What I’ve observed is that sea levels in the Chesapeake Bay may have come up a little bit in the last 150 years but I don’t believe they have risen as much as one foot, as some groups are reporting. In all my years of shoreline surveys I have never seen a 17th, 18th, or 19th century domestic site beneath a covering of tidal marsh peat. I think people are mistaking shoreline erosion and land loss, caused by wind and water chewing away at unconsolidated terrestrial sediments, with sea level rise.
For example, currently at Kent Narrows in the Chesapeake, a series of hummocks above sea level appear as upland landscapes with the same dimensions on the earlier 1840s coastal maps. Also on the Chesapeake’s Hoopers Island are a series of hummocks that were being tilled in the 1840s, the plowed landscape features are still there adjacent to the marsh and above sea level. I have observed the same conditions on Messongo Creek on Virginia’s eastern shore.

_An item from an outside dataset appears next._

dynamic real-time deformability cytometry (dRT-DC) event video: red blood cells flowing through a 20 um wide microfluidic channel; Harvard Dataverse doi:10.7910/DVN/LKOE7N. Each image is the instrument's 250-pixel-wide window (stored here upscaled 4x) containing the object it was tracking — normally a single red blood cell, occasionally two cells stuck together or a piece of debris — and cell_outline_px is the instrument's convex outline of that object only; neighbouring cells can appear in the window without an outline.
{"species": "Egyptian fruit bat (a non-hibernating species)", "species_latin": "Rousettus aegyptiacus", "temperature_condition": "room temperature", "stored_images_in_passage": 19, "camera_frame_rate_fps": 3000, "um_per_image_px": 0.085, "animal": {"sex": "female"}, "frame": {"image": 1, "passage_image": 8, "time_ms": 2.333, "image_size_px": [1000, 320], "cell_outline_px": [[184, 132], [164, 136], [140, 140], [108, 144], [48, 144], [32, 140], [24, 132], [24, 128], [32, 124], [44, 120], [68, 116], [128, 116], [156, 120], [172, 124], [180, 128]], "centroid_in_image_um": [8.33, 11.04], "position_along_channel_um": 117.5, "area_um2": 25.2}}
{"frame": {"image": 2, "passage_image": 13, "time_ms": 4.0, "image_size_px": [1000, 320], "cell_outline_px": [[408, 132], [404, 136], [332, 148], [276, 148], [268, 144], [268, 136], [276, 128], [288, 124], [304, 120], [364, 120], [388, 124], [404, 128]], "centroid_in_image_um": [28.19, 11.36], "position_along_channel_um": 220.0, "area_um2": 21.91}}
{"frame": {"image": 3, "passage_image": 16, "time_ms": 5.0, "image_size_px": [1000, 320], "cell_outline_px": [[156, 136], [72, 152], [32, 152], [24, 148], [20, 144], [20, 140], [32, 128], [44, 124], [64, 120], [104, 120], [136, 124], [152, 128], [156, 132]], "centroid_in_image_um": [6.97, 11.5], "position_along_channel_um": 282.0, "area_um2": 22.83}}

If sea levels had risen as much as one foot over the past century, the aerial extent of these isolated upland landforms should have shrunk in size and the historic plow zones associated with the hummocks should have been covered or partially covered by expanding tidal marsh.
It is important to remember that sediment erosion along shorelines does not equate to sea level rise and sediment accretion along shorelines does not equate to a sea level fall. As an example, Sharp’s Island at the mouth of the Choptank River consisted of more than 700 acres of land in 1847, but by the mid-1950’s the island had completely eroded away. Meanwhile, in 1849, Fisherman’s Island at the mouth of the Chesapeake Bay on Virginia’s eastern shore did not exist. Fisherman’s Island today consists of more than 1,800 acres of land and the island also has an extensive forested upland.